-- Begin Provided information --

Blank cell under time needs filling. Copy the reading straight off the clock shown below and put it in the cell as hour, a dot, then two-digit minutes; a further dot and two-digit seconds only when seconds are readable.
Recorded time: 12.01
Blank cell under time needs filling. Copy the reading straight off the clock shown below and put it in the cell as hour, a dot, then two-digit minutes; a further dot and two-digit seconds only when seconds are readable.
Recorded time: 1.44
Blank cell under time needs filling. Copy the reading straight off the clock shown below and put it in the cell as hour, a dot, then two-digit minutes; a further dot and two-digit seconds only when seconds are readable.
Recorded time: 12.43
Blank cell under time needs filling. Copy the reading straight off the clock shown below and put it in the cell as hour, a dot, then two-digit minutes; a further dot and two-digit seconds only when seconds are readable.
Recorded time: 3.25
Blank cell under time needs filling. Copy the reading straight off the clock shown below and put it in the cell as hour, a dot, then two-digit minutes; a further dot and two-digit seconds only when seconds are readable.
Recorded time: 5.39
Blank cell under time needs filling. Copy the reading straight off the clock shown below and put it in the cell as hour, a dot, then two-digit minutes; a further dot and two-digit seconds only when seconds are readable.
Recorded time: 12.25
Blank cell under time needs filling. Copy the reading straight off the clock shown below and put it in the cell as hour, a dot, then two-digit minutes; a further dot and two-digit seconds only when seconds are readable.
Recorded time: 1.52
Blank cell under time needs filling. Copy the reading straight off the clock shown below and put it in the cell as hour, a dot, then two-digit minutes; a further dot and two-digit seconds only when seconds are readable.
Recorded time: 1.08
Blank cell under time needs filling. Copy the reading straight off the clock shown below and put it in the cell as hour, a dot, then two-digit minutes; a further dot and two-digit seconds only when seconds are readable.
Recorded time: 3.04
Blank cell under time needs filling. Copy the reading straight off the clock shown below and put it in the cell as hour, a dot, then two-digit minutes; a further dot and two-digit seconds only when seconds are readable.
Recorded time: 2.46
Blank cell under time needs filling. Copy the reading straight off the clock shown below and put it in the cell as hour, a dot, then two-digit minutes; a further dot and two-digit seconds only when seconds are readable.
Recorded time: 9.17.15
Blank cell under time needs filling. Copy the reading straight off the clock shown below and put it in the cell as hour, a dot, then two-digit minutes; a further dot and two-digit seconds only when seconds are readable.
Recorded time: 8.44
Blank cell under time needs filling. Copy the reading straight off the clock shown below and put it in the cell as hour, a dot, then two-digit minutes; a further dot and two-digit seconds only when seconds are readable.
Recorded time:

-- End Provided information --

Exercise description:
Reproduce all of the rows above verbatim, with every character unchanged.

Solution below:
Blank cell under time needs filling. Copy the reading straight off the clock shown below and put it in the cell as hour, a dot, then two-digit minutes; a further dot and two-digit seconds only when seconds are readable.
Recorded time: 12.01
Blank cell under time needs filling. Copy the reading straight off the clock shown below and put it in the cell as hour, a dot, then two-digit minutes; a further dot and two-digit seconds only when seconds are readable.
Recorded time: 1.44
Blank cell under time needs filling. Copy the reading straight off the clock shown below and put it in the cell as hour, a dot, then two-digit minutes; a further dot and two-digit seconds only when seconds are readable.
Recorded time: 12.43
Blank cell under time needs filling. Copy the reading straight off the clock shown below and put it in the cell as hour, a dot, then two-digit minutes; a further dot and two-digit seconds only when seconds are readable.
Recorded time: 3.25
Blank cell under time needs filling. Copy the reading straight off the clock shown below and put it in the cell as hour, a dot, then two-digit minutes; a further dot and two-digit seconds only when seconds are readable.
Recorded time: 5.39
Blank cell under time needs filling. Copy the reading straight off the clock shown below and put it in the cell as hour, a dot, then two-digit minutes; a further dot and two-digit seconds only when seconds are readable.
Recorded time: 12.25
Blank cell under time needs filling. Copy the reading straight off the clock shown below and put it in the cell as hour, a dot, then two-digit minutes; a further dot and two-digit seconds only when seconds are readable.
Recorded time: 1.52
Blank cell under time needs filling. Copy the reading straight off the clock shown below and put it in the cell as hour, a dot, then two-digit minutes; a further dot and two-digit seconds only when seconds are readable.
Recorded time: 1.08
Blank cell under time needs filling. Copy the reading straight off the clock shown below and put it in the cell as hour, a dot, then two-digit minutes; a further dot and two-digit seconds only when seconds are readable.
Recorded time: 3.04
Blank cell under time needs filling. Copy the reading straight off the clock shown below and put it in the cell as hour, a dot, then two-digit minutes; a further dot and two-digit seconds only when seconds are readable.
Recorded time: 2.46
Blank cell under time needs filling. Copy the reading straight off the clock shown below and put it in the cell as hour, a dot, then two-digit minutes; a further dot and two-digit seconds only when seconds are readable.
Recorded time: 9.17.15
Blank cell under time needs filling. Copy the reading straight off the clock shown below and put it in the cell as hour, a dot, then two-digit minutes; a further dot and two-digit seconds only when seconds are readable.
Recorded time: 8.44
Blank cell under time needs filling. Copy the reading straight off the clock shown below and put it in the cell as hour, a dot, then two-digit minutes; a further dot and two-digit seconds only when seconds are readable.
Recorded time:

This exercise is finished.